Deduct heavily if a specialist can make edits, run unsafe commands, or invent findings.

4. Skills and Reusable Knowledge: 10 Points¶

Criteria	Points
Includes an `owasp-review` skill with a practical security review checklist	3
Includes a `project-conventions` skill with local review standards and severity labels	3
Skill descriptions are specific enough to support on-demand discovery	2
Agents use skills at appropriate moments rather than embedding all knowledge in one prompt	2

Skills should be short, targeted, and reusable across future repos.

5. Permissions and Safety: 15 Points¶

Criteria	Points
Permissions follow least privilege for each agent	4
The repo documents permission rationale for all agents	3
Review agents do not auto-merge, approve, push, or modify code	3
`test-impact` is limited to safe local test commands and reports failures honestly	2
The workflow includes secret-handling guidance and does not place real secrets in fixtures	2
MCP or GitHub access is scoped and documented	1

A capstone that can change production state during review cannot receive more than 70 points, even if other parts work.

6. MCP Integration: 8 Points¶

Criteria	Points
Documents or implements GitHub MCP PR metadata/diff retrieval	3
Explains required setup, scopes, and expected inputs	2
Maintains a local fixture fallback for offline evaluation	2
Clearly states data privacy limits for external tool calls	1

If the learner cannot run MCP in their environment, award up to 6 points here for a complete, credible integration plan plus working local fixtures.

7. Evals: 10 Points¶

Criteria	Points
Provides `good-pr.md`, `risky-pr.md`, and `stylistic-pr.md` fixtures	2
Each fixture has an expected verdict and review target	2
The system correctly classifies the risky fixture as `request-changes`	2
The system avoids blocking the good fixture	1
The system treats stylistic issues proportionally	1
Eval results are recorded with actual verdicts, misses, and follow-up changes	2

The risky fixture is the most important eval. A system that misses a clear secret or auth bypass cannot receive full eval credit.

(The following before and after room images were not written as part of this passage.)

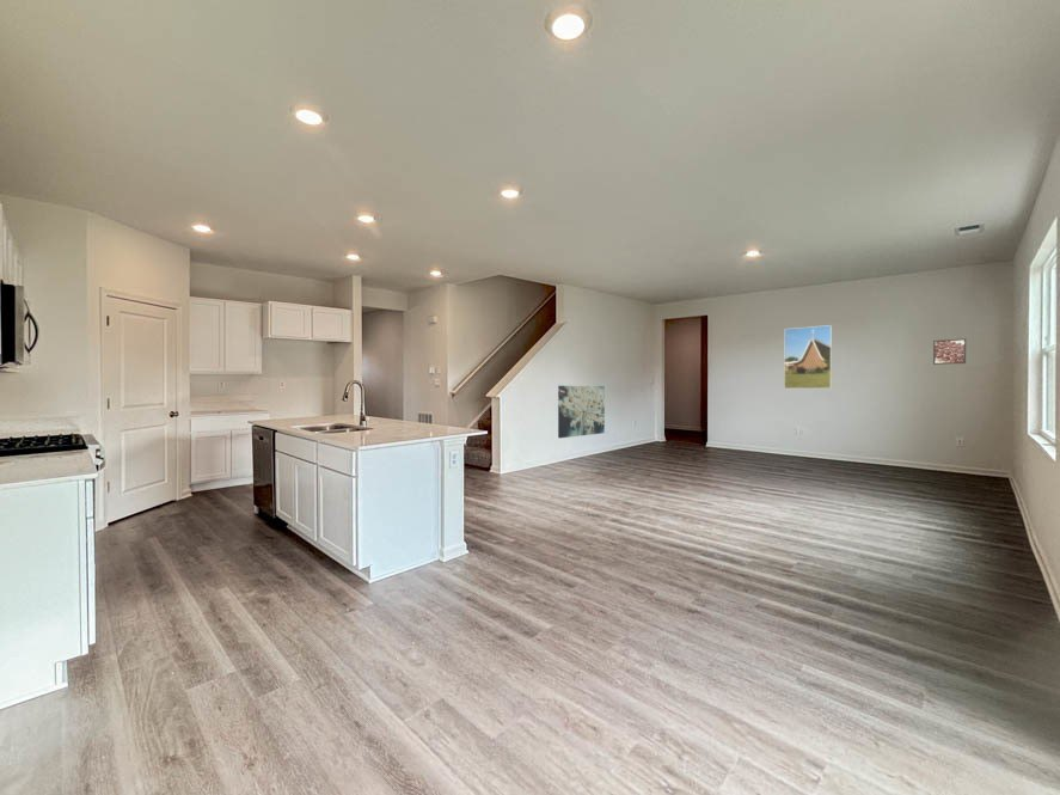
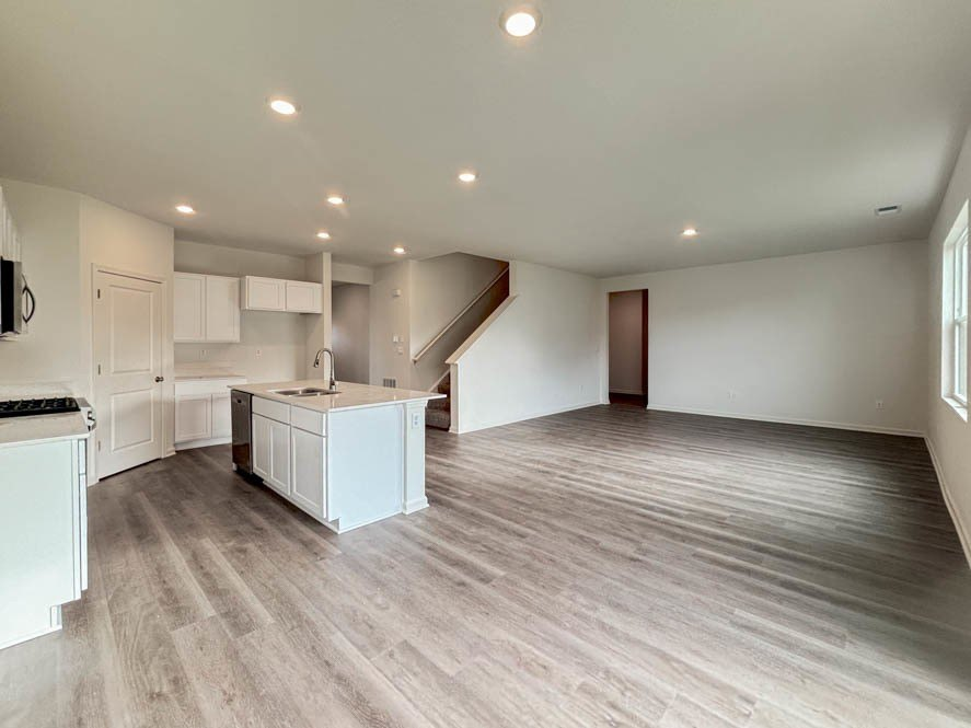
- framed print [932,338,967,366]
- wall art [557,385,606,439]
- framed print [783,324,833,390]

8. Demo and Reflection: 2 Points¶

Criteria	Points
Demo shows the workflow on at least two fixtures, including the risky fixture	1
Reflection explains one design tradeoff, one failure mode, and one future improvement	1

Automatic Caps¶

Apply these caps after totaling points:

Condition	Maximum Score
No runnable `/review-pr` command	65
Missing orchestrator agent	60
Missing two or more required specialist agents	70
No eval fixtures	75
Unsafe permissions allow review agents to edit, push, approve, merge, or deploy	70
Real secrets are committed in fixtures or docs	60
Work cannot be inspected because required files are missing from the repo	50

Grading Notes for Instructors¶

Look for evidence before polish. A plain but reliable pipeline should score higher than a flashy demo that cannot be rerun.

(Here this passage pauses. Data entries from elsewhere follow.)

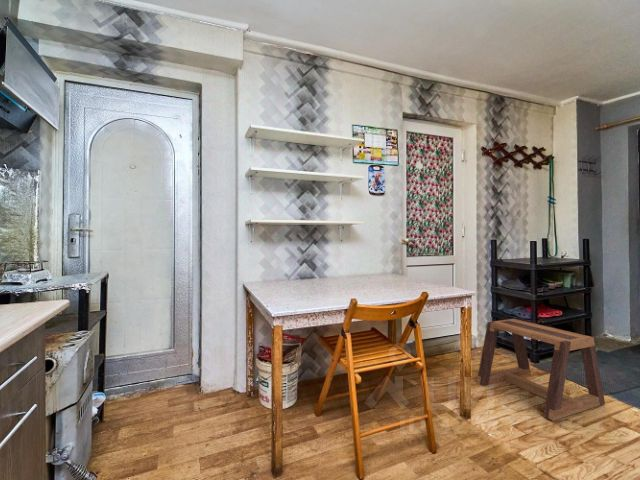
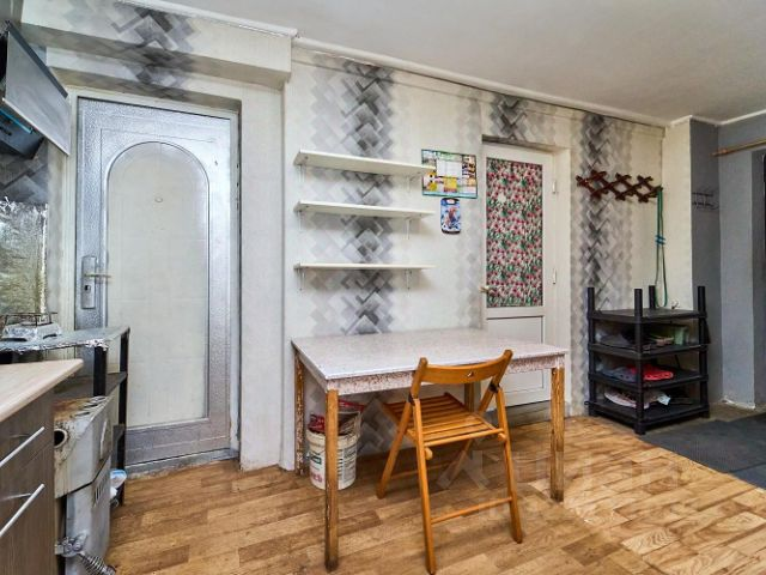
- stool [476,318,606,422]
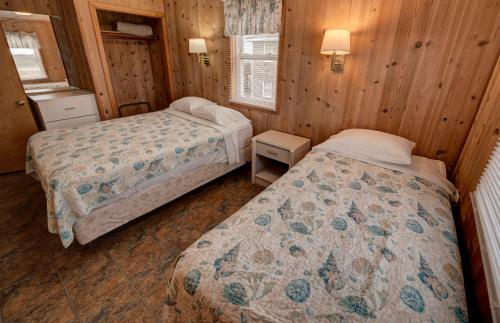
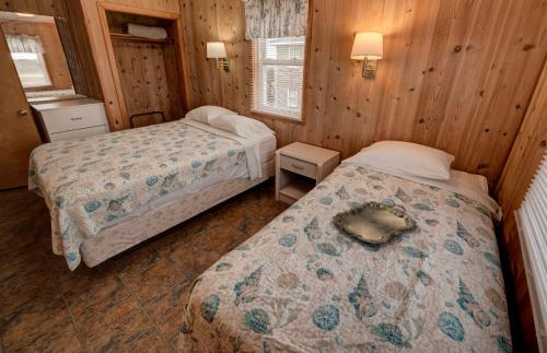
+ serving tray [331,200,418,246]
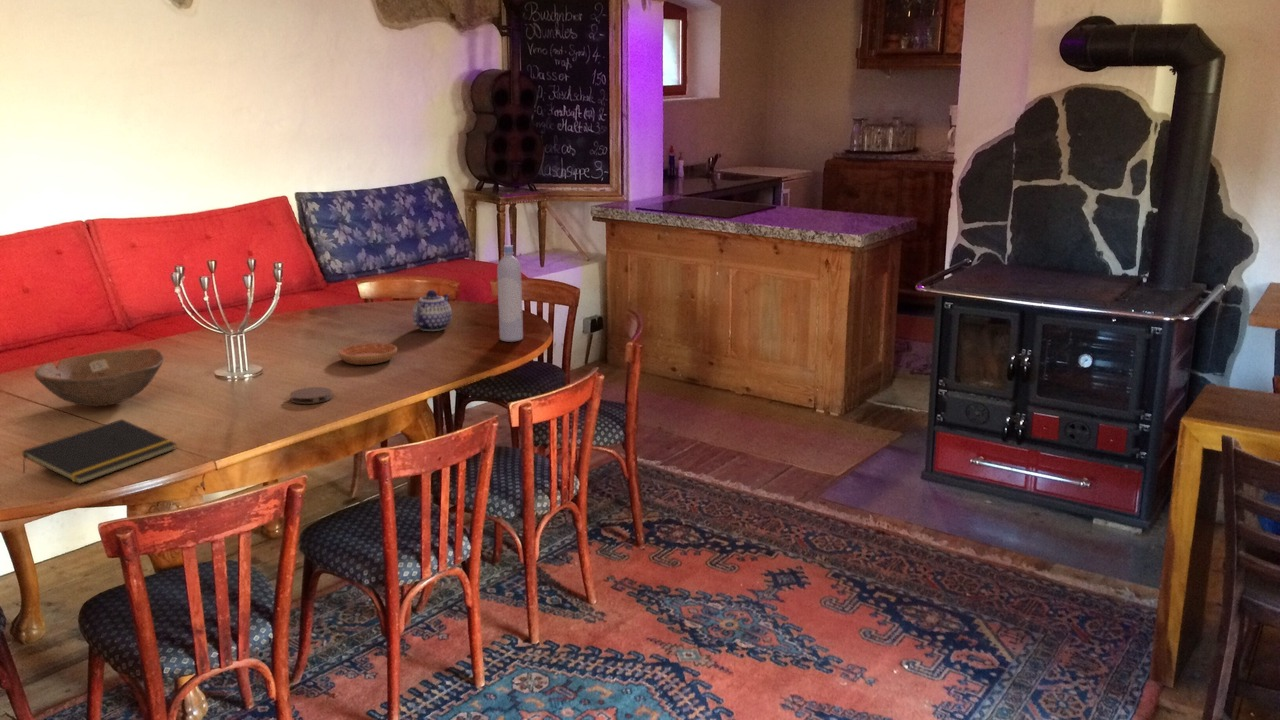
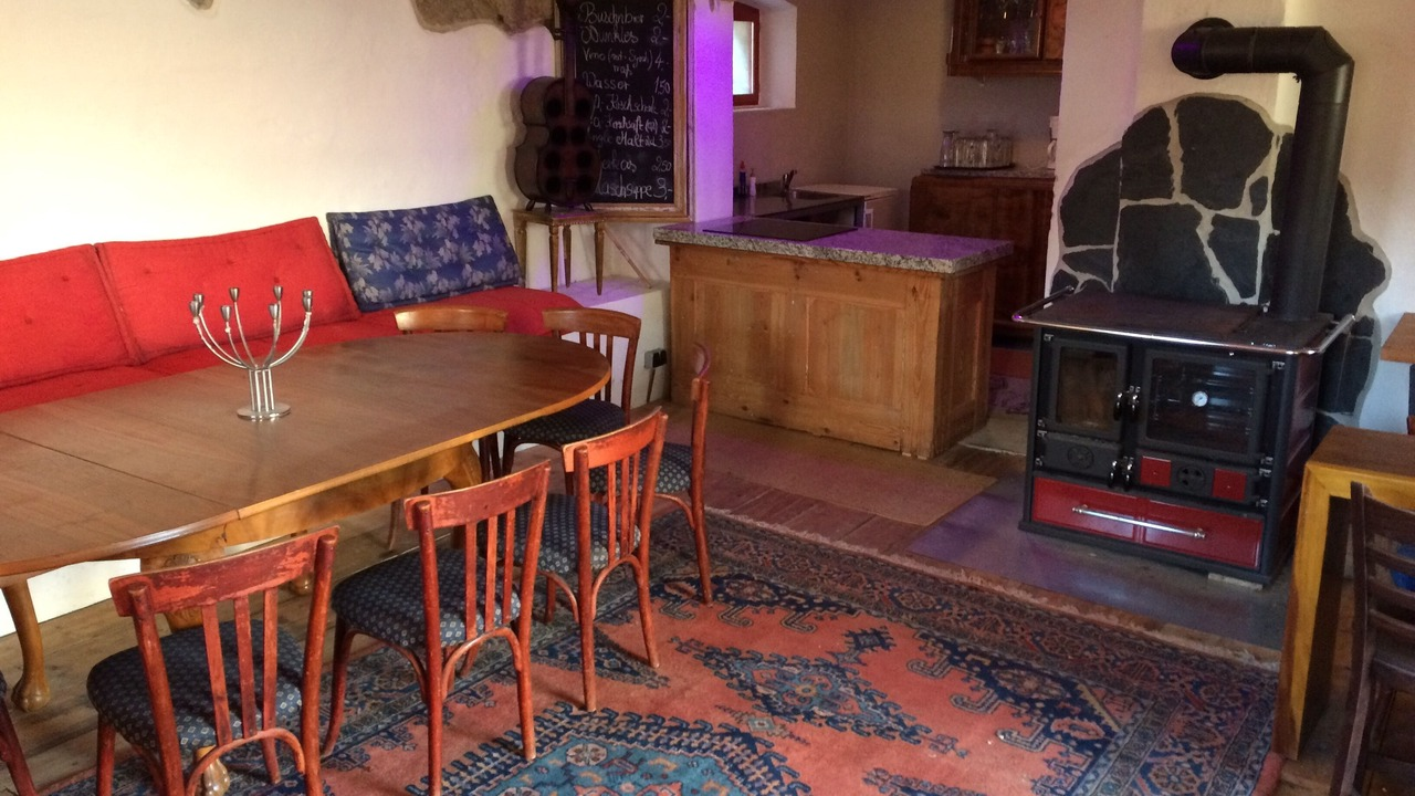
- bowl [33,348,165,407]
- notepad [22,418,177,485]
- bottle [496,244,524,343]
- saucer [337,342,398,366]
- coaster [289,386,333,405]
- teapot [412,289,453,332]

Recommended grading process:

Read the README and run the documented local fixture flow.
Inspect agent, command, and skill files for scope and permissions.
Run or review outputs for all three eval fixtures.
Check that the risky fixture produces a blocking finding with evidence.
Apply automatic caps last.

Learner Self-Check¶

Before submission, learners should confirm:

I can run /review-pr evals/fixtures/good-pr.md and get a non-blocking verdict.
I can run /review-pr evals/fixtures/risky-pr.md and get request-changes.
I can run /review-pr evals/fixtures/stylistic-pr.md and get proportional style feedback.
My orchestrator calls all three specialist agents.
My skills are discoverable and not just unused documents.
My permissions are documented and least-privilege.
My README includes setup, usage, architecture, eval results, and known limits.